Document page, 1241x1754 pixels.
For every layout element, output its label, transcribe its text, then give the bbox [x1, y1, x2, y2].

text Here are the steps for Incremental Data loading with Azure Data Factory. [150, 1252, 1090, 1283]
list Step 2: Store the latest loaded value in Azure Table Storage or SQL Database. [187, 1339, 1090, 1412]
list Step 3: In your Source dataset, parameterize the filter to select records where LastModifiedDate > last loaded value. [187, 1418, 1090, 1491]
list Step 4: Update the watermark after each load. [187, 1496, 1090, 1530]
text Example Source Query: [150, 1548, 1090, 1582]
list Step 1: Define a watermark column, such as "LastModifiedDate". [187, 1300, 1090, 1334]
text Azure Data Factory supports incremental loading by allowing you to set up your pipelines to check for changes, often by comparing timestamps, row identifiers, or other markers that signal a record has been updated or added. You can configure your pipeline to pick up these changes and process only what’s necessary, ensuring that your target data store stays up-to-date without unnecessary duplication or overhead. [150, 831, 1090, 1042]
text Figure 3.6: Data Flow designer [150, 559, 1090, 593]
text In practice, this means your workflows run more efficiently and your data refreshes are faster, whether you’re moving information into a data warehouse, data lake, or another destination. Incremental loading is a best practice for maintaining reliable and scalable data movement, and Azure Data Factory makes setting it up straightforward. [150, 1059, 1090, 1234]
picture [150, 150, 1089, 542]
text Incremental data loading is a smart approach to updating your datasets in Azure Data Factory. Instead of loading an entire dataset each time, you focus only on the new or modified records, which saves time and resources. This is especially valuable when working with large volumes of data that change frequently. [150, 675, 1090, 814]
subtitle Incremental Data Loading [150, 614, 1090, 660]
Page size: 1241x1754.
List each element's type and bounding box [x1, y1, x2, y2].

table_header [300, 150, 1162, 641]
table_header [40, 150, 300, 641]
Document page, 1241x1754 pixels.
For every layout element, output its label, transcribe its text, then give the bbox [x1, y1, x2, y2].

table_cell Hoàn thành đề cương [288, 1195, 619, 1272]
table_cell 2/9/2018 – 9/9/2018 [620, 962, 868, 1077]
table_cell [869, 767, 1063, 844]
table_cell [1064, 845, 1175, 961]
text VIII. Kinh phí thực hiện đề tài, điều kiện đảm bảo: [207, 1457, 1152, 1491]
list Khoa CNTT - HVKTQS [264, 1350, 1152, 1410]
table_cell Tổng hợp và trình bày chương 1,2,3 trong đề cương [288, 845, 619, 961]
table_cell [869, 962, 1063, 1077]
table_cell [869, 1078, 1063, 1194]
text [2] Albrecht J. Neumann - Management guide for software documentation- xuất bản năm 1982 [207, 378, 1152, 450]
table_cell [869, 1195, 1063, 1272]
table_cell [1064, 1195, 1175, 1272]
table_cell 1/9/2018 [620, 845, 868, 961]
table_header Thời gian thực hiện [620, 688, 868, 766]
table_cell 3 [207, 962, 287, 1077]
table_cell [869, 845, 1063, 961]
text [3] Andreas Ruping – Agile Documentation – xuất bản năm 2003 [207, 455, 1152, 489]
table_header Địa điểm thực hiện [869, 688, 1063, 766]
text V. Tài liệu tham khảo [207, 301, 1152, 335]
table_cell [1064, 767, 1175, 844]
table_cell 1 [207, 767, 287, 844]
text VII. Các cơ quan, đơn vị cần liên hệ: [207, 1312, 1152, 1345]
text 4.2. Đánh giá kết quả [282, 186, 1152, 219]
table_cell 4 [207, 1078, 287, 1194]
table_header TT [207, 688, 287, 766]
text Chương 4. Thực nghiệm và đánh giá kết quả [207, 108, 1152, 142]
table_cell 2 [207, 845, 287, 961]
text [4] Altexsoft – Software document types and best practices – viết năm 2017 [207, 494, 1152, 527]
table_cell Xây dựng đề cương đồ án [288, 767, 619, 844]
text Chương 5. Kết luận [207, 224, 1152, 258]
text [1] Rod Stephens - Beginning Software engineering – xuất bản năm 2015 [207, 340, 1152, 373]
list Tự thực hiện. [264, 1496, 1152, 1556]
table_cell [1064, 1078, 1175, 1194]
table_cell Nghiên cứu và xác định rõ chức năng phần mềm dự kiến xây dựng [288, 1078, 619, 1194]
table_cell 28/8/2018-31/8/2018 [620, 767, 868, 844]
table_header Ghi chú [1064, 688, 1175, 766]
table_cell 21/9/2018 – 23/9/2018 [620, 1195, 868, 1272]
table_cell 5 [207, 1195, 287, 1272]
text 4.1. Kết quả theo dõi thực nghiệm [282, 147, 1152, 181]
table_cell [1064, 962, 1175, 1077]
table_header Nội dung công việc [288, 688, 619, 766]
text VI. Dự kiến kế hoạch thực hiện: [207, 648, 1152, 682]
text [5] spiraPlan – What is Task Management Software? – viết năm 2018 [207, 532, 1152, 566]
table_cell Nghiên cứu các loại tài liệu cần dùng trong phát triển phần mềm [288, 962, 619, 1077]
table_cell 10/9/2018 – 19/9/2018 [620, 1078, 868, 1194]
== == ==
__Work required__
Transcribe the full set of records precisely.

__Answer section__
Document page, 1241x1754 pixels.
For every layout element, output its label, transcribe its text, then give the bbox [x1, y1, x2, y2].

text Here are the steps for Incremental Data loading with Azure Data Factory. [150, 1252, 1090, 1283]
list Step 2: Store the latest loaded value in Azure Table Storage or SQL Database. [187, 1339, 1090, 1412]
list Step 3: In your Source dataset, parameterize the filter to select records where LastModifiedDate > last loaded value. [187, 1418, 1090, 1491]
list Step 4: Update the watermark after each load. [187, 1496, 1090, 1530]
text Example Source Query: [150, 1548, 1090, 1582]
list Step 1: Define a watermark column, such as "LastModifiedDate". [187, 1300, 1090, 1334]
text Azure Data Factory supports incremental loading by allowing you to set up your pipelines to check for changes, often by comparing timestamps, row identifiers, or other markers that signal a record has been updated or added. You can configure your pipeline to pick up these changes and process only what’s necessary, ensuring that your target data store stays up-to-date without unnecessary duplication or overhead. [150, 831, 1090, 1042]
text Figure 3.6: Data Flow designer [150, 559, 1090, 593]
text In practice, this means your workflows run more efficiently and your data refreshes are faster, whether you’re moving information into a data warehouse, data lake, or another destination. Incremental loading is a best practice for maintaining reliable and scalable data movement, and Azure Data Factory makes setting it up straightforward. [150, 1059, 1090, 1234]
picture [150, 150, 1089, 542]
text Incremental data loading is a smart approach to updating your datasets in Azure Data Factory. Instead of loading an entire dataset each time, you focus only on the new or modified records, which saves time and resources. This is especially valuable when working with large volumes of data that change frequently. [150, 675, 1090, 814]
subtitle Incremental Data Loading [150, 614, 1090, 660]
Page size: 1241x1754.
List each element's type and bounding box [x1, y1, x2, y2].

table_header [300, 150, 1162, 641]
table_header [40, 150, 300, 641]
Document page, 1241x1754 pixels.
For every layout element, output its label, transcribe its text, then give the bbox [x1, y1, x2, y2].

table_cell Hoàn thành đề cương [288, 1195, 619, 1272]
table_cell 2/9/2018 – 9/9/2018 [620, 962, 868, 1077]
table_cell [869, 767, 1063, 844]
table_cell [1064, 845, 1175, 961]
text VIII. Kinh phí thực hiện đề tài, điều kiện đảm bảo: [207, 1457, 1152, 1491]
list Khoa CNTT - HVKTQS [264, 1350, 1152, 1410]
table_cell Tổng hợp và trình bày chương 1,2,3 trong đề cương [288, 845, 619, 961]
table_cell [869, 962, 1063, 1077]
table_cell [869, 1078, 1063, 1194]
text [2] Albrecht J. Neumann - Management guide for software documentation- xuất bản năm 1982 [207, 378, 1152, 450]
table_cell [869, 1195, 1063, 1272]
table_cell [1064, 1195, 1175, 1272]
table_cell 1/9/2018 [620, 845, 868, 961]
table_header Thời gian thực hiện [620, 688, 868, 766]
table_cell 3 [207, 962, 287, 1077]
table_cell [869, 845, 1063, 961]
text [3] Andreas Ruping – Agile Documentation – xuất bản năm 2003 [207, 455, 1152, 489]
table_header Địa điểm thực hiện [869, 688, 1063, 766]
text V. Tài liệu tham khảo [207, 301, 1152, 335]
table_cell [1064, 767, 1175, 844]
table_cell 1 [207, 767, 287, 844]
text VII. Các cơ quan, đơn vị cần liên hệ: [207, 1312, 1152, 1345]
text 4.2. Đánh giá kết quả [282, 186, 1152, 219]
table_cell 4 [207, 1078, 287, 1194]
table_header TT [207, 688, 287, 766]
text Chương 4. Thực nghiệm và đánh giá kết quả [207, 108, 1152, 142]
table_cell 2 [207, 845, 287, 961]
text [4] Altexsoft – Software document types and best practices – viết năm 2017 [207, 494, 1152, 527]
table_cell Xây dựng đề cương đồ án [288, 767, 619, 844]
text Chương 5. Kết luận [207, 224, 1152, 258]
text [1] Rod Stephens - Beginning Software engineering – xuất bản năm 2015 [207, 340, 1152, 373]
list Tự thực hiện. [264, 1496, 1152, 1556]
table_cell [1064, 1078, 1175, 1194]
table_cell Nghiên cứu và xác định rõ chức năng phần mềm dự kiến xây dựng [288, 1078, 619, 1194]
table_cell 28/8/2018-31/8/2018 [620, 767, 868, 844]
table_header Ghi chú [1064, 688, 1175, 766]
table_cell 21/9/2018 – 23/9/2018 [620, 1195, 868, 1272]
table_cell 5 [207, 1195, 287, 1272]
text 4.1. Kết quả theo dõi thực nghiệm [282, 147, 1152, 181]
table_cell [1064, 962, 1175, 1077]
table_header Nội dung công việc [288, 688, 619, 766]
text VI. Dự kiến kế hoạch thực hiện: [207, 648, 1152, 682]
text [5] spiraPlan – What is Task Management Software? – viết năm 2018 [207, 532, 1152, 566]
table_cell Nghiên cứu các loại tài liệu cần dùng trong phát triển phần mềm [288, 962, 619, 1077]
table_cell 10/9/2018 – 19/9/2018 [620, 1078, 868, 1194]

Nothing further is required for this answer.